Yeah, most reliable way would be to cause rot in muscle/skin only, and via modding for science.

You would have to get super lucky in vanilla fort mode no matter how you arranged it, unless you had hyper-precise dwarf trick machinery going.
Not muscle, just skin and fat. Joints are made of muscle and are internal. Maybe you could do muscle if you had a localized contact rotting poison, then coated the whole dwarf with it? Needs science.

So the first syndrome can take out fat/skin, and then a second, doused liquid version that evaporates quickly and is contact only. A long process, but potentially successful.

Just sort of erode the dwarf until it is a skeleton. Are motor nerves kept in muscles?

It is probably possible to control the temperature of a body of water reliably using magma, pumps and some vessel with a high heat capacity. The idea would be to control the temperature of the vessel by exposing it to magma and then pumping it away again before it equlibrates, thus only reaching the desired temperature. Just looking briefly at the wiki, lignite takes about 500 ticks to reach magma temperature.
Maybe we can heat and then quench a dwarf rapidly until the outer layers melt away.

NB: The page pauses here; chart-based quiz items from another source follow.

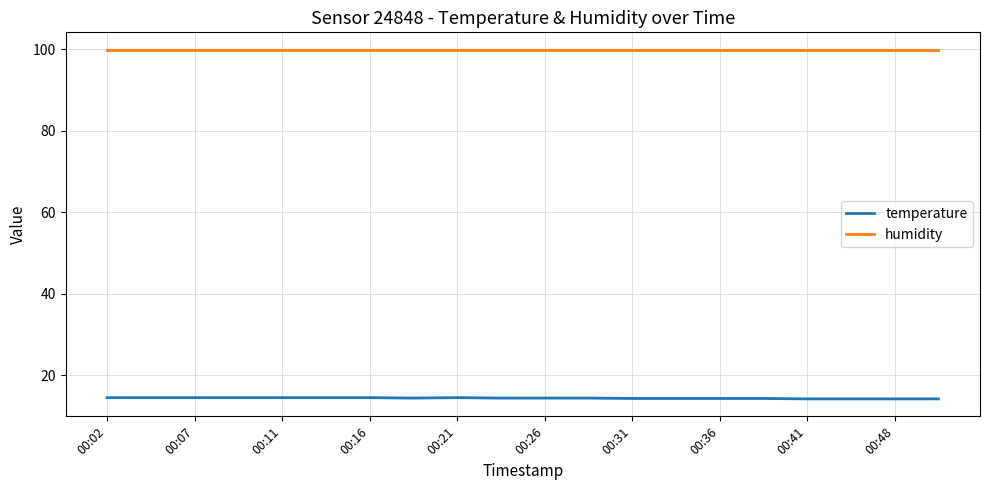

Which series has the largest total across all categories?

humidity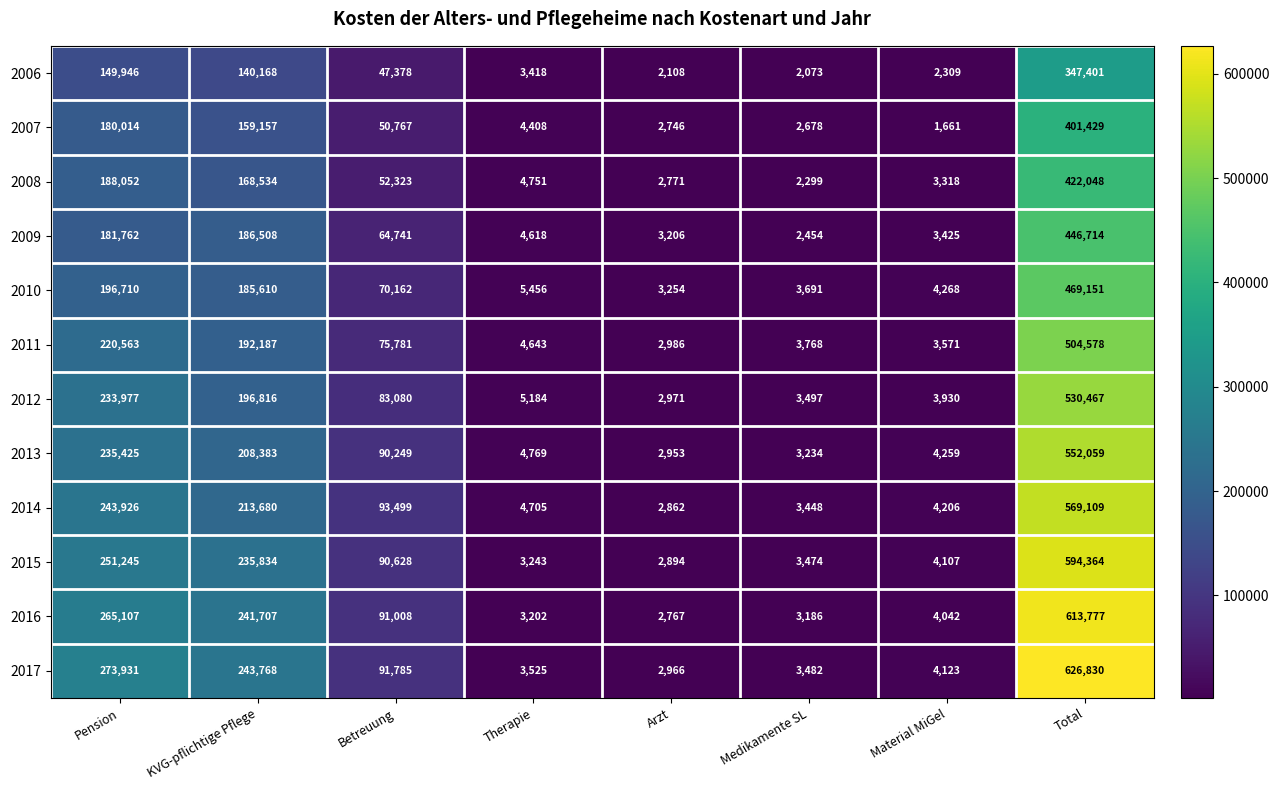

What is the highest value of the 2006 series?

347401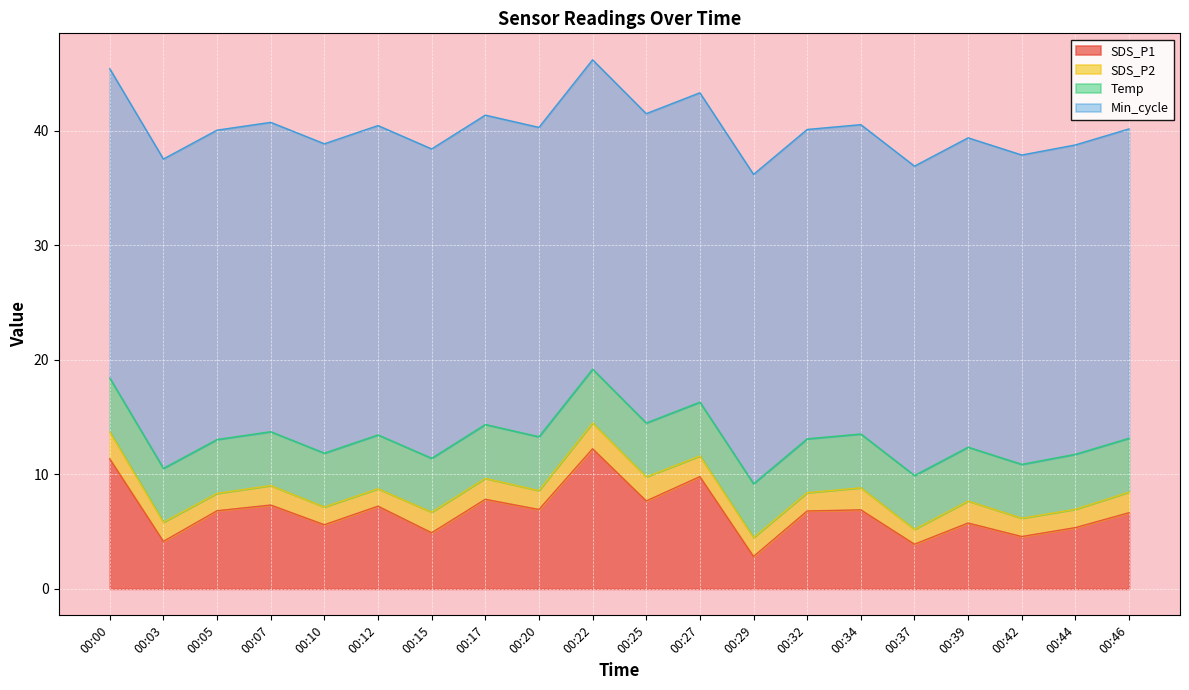

Is it true that Min_cycle equals 27.0 at 00:07?

True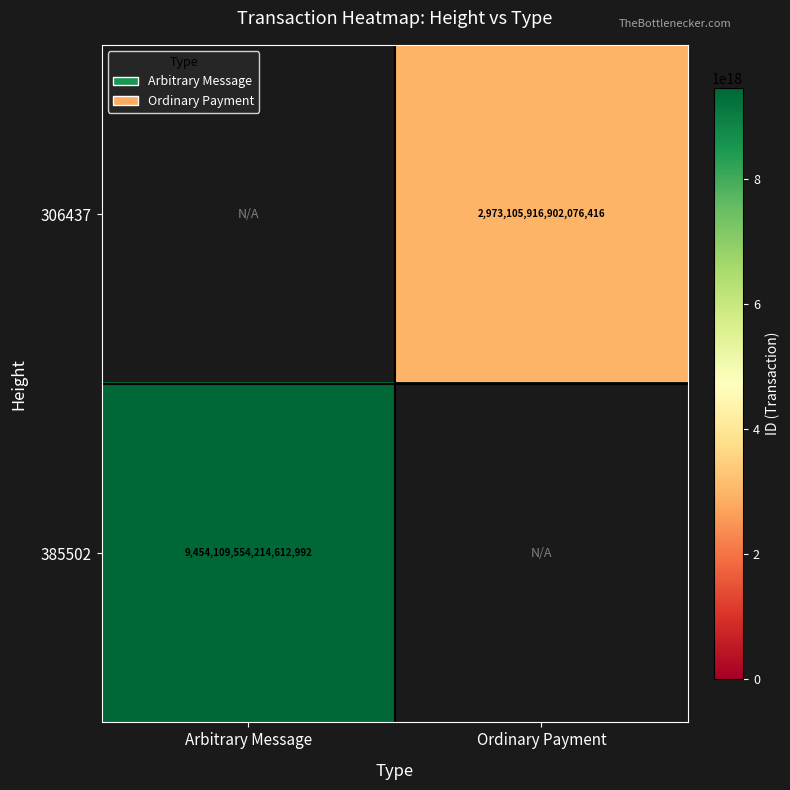

What is the greatest value displayed?

9454109554214612992.0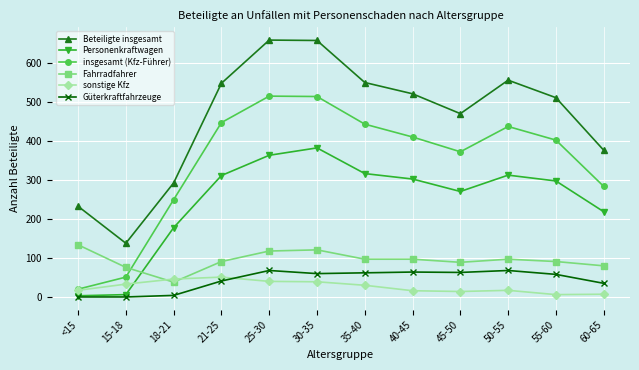

At how many categories does at least one series exceed 153?

11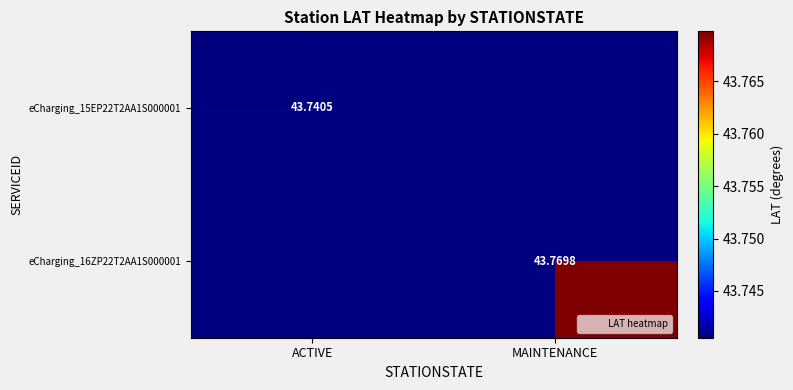

Which category has the highest value in the eCharging_15EP22T2AA1S000001 series?

ACTIVE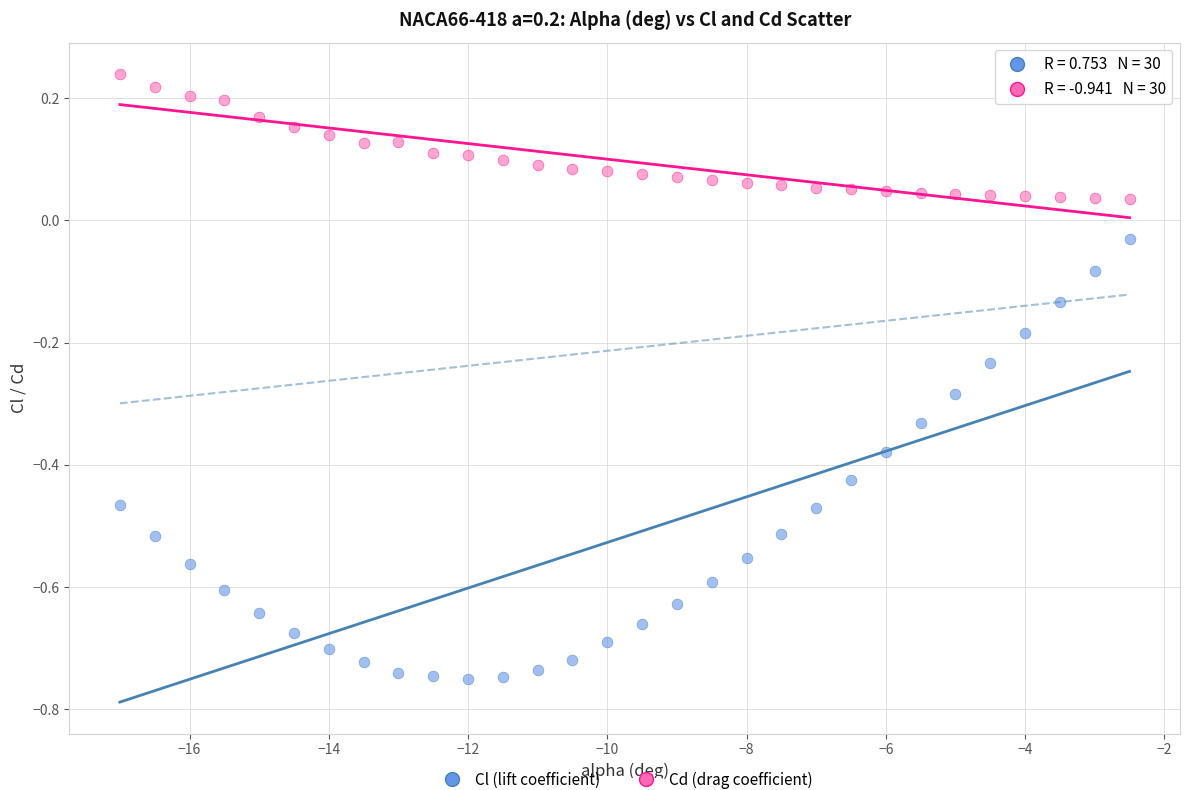

Across all data points, what is the range of Y values (max minus min)?

1.0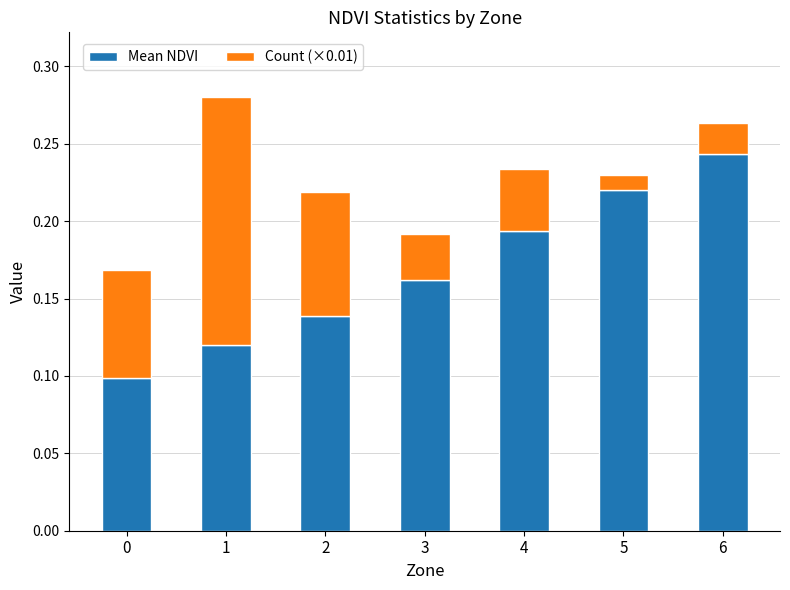

True or false: Mean NDVI has a value of 0.1 at 2.

True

There might even be a way to set up a machine that has exactly the required duty cycle to maintain a nearly constant temperature in the heat bath.
Thoughts?

Edit: On second thought it's probably better to use lard or fat which would have a broader liquid temperature range.

Edit2: Looking at the raws just now, skin doesn't have any melting point, but fat does, so although we can't use the above method to remove the skin, it's probably possible to remove the fat. Skin has [HEATDAM_POINT:10250], whereas fat has [MELTING_POINT:10078], so it even looks like you could melt fat without damaging skin. What happens if you do that?

The fat leaks out. In copious quantities. I have heard that the process also makes the creature less vulnerable to fire damage.